「あのー・・・カスミさん」
「なに?」
「・・・・本当にここ登るんですか?」
出会ってから一週間――二人の着いた場所は、シオンタウンの北に位置する、つい最近までジムリーダーが閉じ込められていたイワヤマトンネルであった。――もっともここに最近までロケット団がいたことや、カツキがそれを壊滅させたことなど、この時の彼女は全く知らなかったわけなのだが。
「なーに甘いこと、言ってんのよ。ジムバッジ持ってる、ってことはそれなりのトレーナーを目指してるんでしょ?あんたもそれくらい腹をくくりなさい。」
そうだ。私は――トウタに、追いつかないと。確かに、アイナはそう思ってはいた。
 とはいえ、彼女とともに行動するようになってからここへたどり着くまでは、町育ちのアイナにとっては地獄と言って等しいものだった。
「大丈夫?ヤンヤンマ、チコリータ・・・」
「ヤンー」
「チコ―」
アイナは一週間を思い返してみた。
『ほらーここまでたった100メートルしかないのよ!?ちゃっちゃと泳ぐ!』
『ほらほら、これぐらいの木の実全部とれなくてどうするの!?』
『シオンタウンはすぐそこよ!!さあ走りなさいっ!!』
『は、はい!!』
たった四日とはいえ、ポケモンたちの顔は数日前よりだいぶたくましくなっていた。
「水泳だったり木の実を100個とったりすごく大変だったけど、強くなってる実感はあるし…。」
こんなトレーニング方法を知っているなんて、カスミさんっていったい・・・何者、なんだろう。
「さーて、準備運動も終わったし…ヒトデマン!」
「ヒトッ!」
カスミの合図で、ヒトデマンがくるくると回りながらまばゆく光りだした。
「これ・・・って“フラッシュ”ですよね!?どこで秘伝わざを習ったんですか!?」
「まー、ちょっとね〜。」
アイナが取り返した“いあいぎり”を含め、秘伝マシンというのはとっても貴重なもので、一つの技につき世界に数個あるかないか、だとアイナは習っていた。もちろん“フラッシュ”もその一つである。・・・やっぱり、ただものじゃない。アイナはカスミにすでに敬意を払っていた。
「さ、行くわよ、ついてきて」
「あ、はい!カスミさん!」
 洞窟の中は薄暗く、ヒトデマンの“フラッシュ”がなければ何も見えない状態だった。・・・どうやら、中から登るということらしい。
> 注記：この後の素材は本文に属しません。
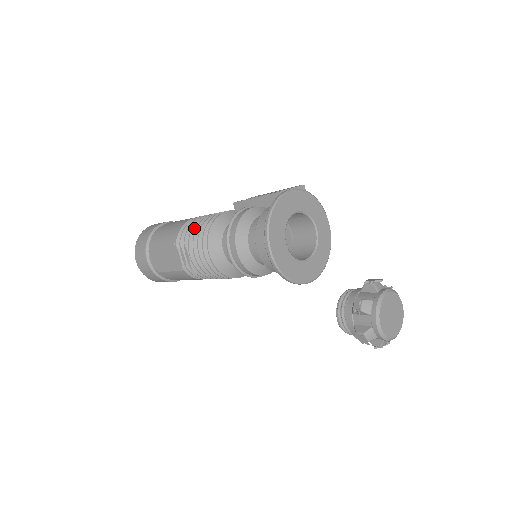
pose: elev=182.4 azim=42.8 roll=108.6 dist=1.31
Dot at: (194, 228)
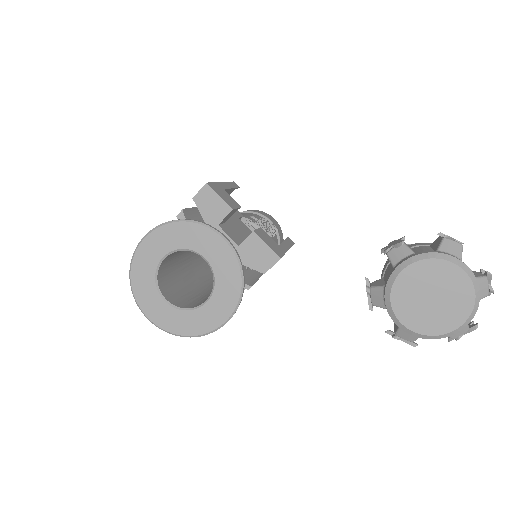
Dot at: occluded
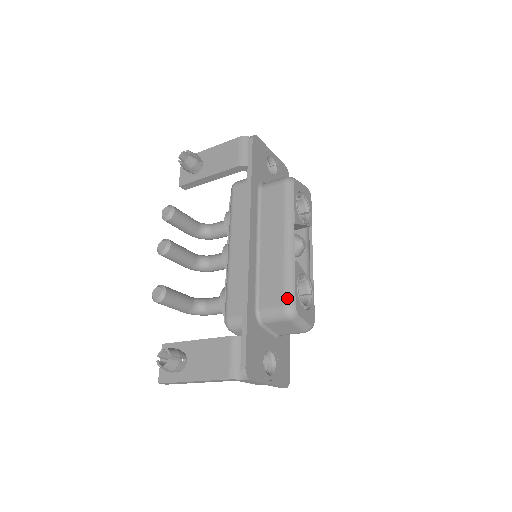
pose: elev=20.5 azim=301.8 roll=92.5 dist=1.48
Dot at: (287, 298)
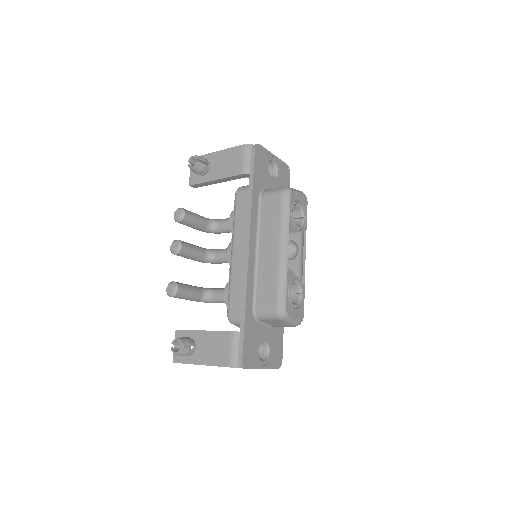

「さて、アイナ。この山を登りきるまでに――三つ、やってもらうことがあるわ。」
「三つ、ですか。」
アイナが聞くと、そうよ、とカスミは頷いて指を折り始めた。
「一つ目。ポケモンを捕まえること。この中にいるポケモンなら何でもいいわ。・・・そろそろ二匹じゃきついと思うしね。二つ目。この中って、この通り薄暗いでしょ?だから、よく落し物が落ちてるの。で、それを回収するのもアタシ達ジ――じゃなかった、うん、まあ、ボランティアとしてやってもらうわ。」
「はあ・・・」
「これがそのリストよ。」
アイナは手渡されたリストを見た。――かなり多い。
「これ、どこに落ちてるとか…」
「そんなもんわかるわけないでしょー?」
「・・・・ですよね。」
なんだか別のことにも付き合っているような気がしたが、落し物をした人々のために、アイナは頑張ることにした。
「最後に三つ目・・・ここでアンタの技量が試されるわ。アイナ・・・チコリータをここで進化させなさい。」
「・・・・ええ!?」
アイナは横のチコリータを見た。チコリータはきょとんとしている。
「そんな・・・進化なんて、私見たことないです」
「だーいじょうぶ。アタシがわかるから。」
カスミのウインクに、アイナはほっとしたような、不安なようなよくわからない気持ちになった。
「・・・チコリータ」
「チコ?」
「ヤンヤンマ」
「ヤン?」
二匹はきょとんとしていたが、何かを察したのか、目の色が変わった。
「チコッ!」
「ヤーン!」
「・・・・やってみるしか、ないよね。カスミさん!」
アイナが呼ぶと、カスミはにっこり笑った。
「よろしく・・・・お願いします。」
「・・・うん、なかなかいい目してる。やっぱり、アタシの目に狂いはなかったみたいね。それじゃ、アイナ。一週間のことを生かして、こなしてみなさい!」
こうして、アイナのイワヤマトンネルでの試練が始まったのだった。